WHAT YOU SHOULD DO
For each row, output its text as a JSON list of strings with one string per line, leaving out blank lines.

====== RECORDS TO PROCESS

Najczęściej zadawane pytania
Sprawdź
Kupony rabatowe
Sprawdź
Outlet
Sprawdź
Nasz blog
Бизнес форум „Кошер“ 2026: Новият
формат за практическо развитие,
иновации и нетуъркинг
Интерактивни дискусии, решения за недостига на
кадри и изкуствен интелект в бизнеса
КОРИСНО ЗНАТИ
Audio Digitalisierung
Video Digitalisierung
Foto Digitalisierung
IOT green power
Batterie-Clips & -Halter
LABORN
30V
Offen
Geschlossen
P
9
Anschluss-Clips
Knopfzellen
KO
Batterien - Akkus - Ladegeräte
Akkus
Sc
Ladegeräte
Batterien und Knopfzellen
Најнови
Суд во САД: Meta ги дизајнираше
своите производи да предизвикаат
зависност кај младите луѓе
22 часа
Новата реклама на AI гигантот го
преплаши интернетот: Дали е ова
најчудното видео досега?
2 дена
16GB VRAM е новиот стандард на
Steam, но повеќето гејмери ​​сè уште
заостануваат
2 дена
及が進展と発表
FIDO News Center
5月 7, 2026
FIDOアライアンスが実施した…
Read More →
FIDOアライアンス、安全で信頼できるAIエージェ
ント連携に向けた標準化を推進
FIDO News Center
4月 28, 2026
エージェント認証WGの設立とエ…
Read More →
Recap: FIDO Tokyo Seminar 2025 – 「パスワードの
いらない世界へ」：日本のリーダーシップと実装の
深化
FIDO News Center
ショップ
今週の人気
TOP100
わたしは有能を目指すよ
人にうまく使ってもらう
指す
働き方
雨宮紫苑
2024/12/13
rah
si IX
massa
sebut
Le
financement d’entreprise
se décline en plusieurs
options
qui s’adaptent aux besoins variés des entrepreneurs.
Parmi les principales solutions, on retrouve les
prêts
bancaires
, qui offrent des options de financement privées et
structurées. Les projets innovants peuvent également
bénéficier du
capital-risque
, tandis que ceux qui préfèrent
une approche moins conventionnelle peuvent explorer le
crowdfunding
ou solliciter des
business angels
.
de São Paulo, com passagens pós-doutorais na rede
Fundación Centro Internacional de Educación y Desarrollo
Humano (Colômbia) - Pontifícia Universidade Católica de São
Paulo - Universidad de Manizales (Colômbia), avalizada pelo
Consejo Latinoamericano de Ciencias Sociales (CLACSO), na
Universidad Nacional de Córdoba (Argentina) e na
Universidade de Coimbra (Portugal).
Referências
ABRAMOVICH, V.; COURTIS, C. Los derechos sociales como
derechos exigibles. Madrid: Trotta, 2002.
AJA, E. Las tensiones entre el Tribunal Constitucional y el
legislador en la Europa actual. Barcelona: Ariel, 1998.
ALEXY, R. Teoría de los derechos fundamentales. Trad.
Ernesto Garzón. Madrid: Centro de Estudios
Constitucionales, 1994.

============

PROBLEM SOLUTION
[
  "Najczęściej zadawane pytania",
  "Sprawdź",
  "Kupony rabatowe",
  "Sprawdź",
  "Outlet",
  "Sprawdź",
  "Nasz blog",
  "Бизнес форум „Кошер“ 2026: Новият",
  "формат за практическо развитие,",
  "иновации и нетуъркинг",
  "Интерактивни дискусии, решения за недостига на",
  "кадри и изкуствен интелект в бизнеса",
  "КОРИСНО ЗНАТИ",
  "Audio Digitalisierung",
  "Video Digitalisierung",
  "Foto Digitalisierung",
  "IOT green power",
  "Batterie-Clips & -Halter",
  "LABORN",
  "30V",
  "Offen",
  "Geschlossen",
  "P",
  "9",
  "Anschluss-Clips",
  "Knopfzellen",
  "KO",
  "Batterien - Akkus - Ladegeräte",
  "Akkus",
  "Sc",
  "Ladegeräte",
  "Batterien und Knopfzellen",
  "Најнови",
  "Суд во САД: Meta ги дизајнираше",
  "своите производи да предизвикаат",
  "зависност кај младите луѓе",
  "22 часа",
  "Новата реклама на AI гигантот го",
  "преплаши интернетот: Дали е ова",
  "најчудното видео досега?",
  "2 дена",
  "16GB VRAM е новиот стандард на",
  "Steam, но повеќето гејмери ​​сè уште",
  "заостануваат",
  "2 дена",
  "及が進展と発表",
  "FIDO News Center",
  "5月 7, 2026",
  "FIDOアライアンスが実施した…",
  "Read More →",
  "FIDOアライアンス、安全で信頼できるAIエージェ",
  "ント連携に向けた標準化を推進",
  "FIDO News Center",
  "4月 28, 2026",
  "エージェント認証WGの設立とエ…",
  "Read More →",
  "Recap: FIDO Tokyo Seminar 2025 – 「パスワードの",
  "いらない世界へ」：日本のリーダーシップと実装の",
  "深化",
  "FIDO News Center",
  "ショップ",
  "今週の人気",
  "TOP100",
  "わたしは有能を目指すよ",
  "人にうまく使ってもらう",
  "指す",
  "働き方",
  "雨宮紫苑",
  "2024/12/13",
  "rah",
  "si IX",
  "massa",
  "sebut",
  "Le",
  "financement d’entreprise",
  "se décline en plusieurs",
  "options",
  "qui s’adaptent aux besoins variés des entrepreneurs.",
  "Parmi les principales solutions, on retrouve les",
  "prêts",
  "bancaires",
  ", qui offrent des options de financement privées et",
  "structurées. Les projets innovants peuvent également",
  "bénéficier du",
  "capital-risque",
  ", tandis que ceux qui préfèrent",
  "une approche moins conventionnelle peuvent explorer le",
  "crowdfunding",
  "ou solliciter des",
  "business angels",
  ".",
  "de São Paulo, com passagens pós-doutorais na rede",
  "Fundación Centro Internacional de Educación y Desarrollo",
  "Humano (Colômbia) - Pontifícia Universidade Católica de São",
  "Paulo - Universidad de Manizales (Colômbia), avalizada pelo",
  "Consejo Latinoamericano de Ciencias Sociales (CLACSO), na",
  "Universidad Nacional de Córdoba (Argentina) e na",
  "Universidade de Coimbra (Portugal).",
  "Referências",
  "ABRAMOVICH, V.; COURTIS, C. Los derechos sociales como",
  "derechos exigibles. Madrid: Trotta, 2002.",
  "AJA, E. Las tensiones entre el Tribunal Constitucional y el",
  "legislador en la Europa actual. Barcelona: Ariel, 1998.",
  "ALEXY, R. Teoría de los derechos fundamentales. Trad.",
  "Ernesto Garzón. Madrid: Centro de Estudios",
  "Constitucionales, 1994."
]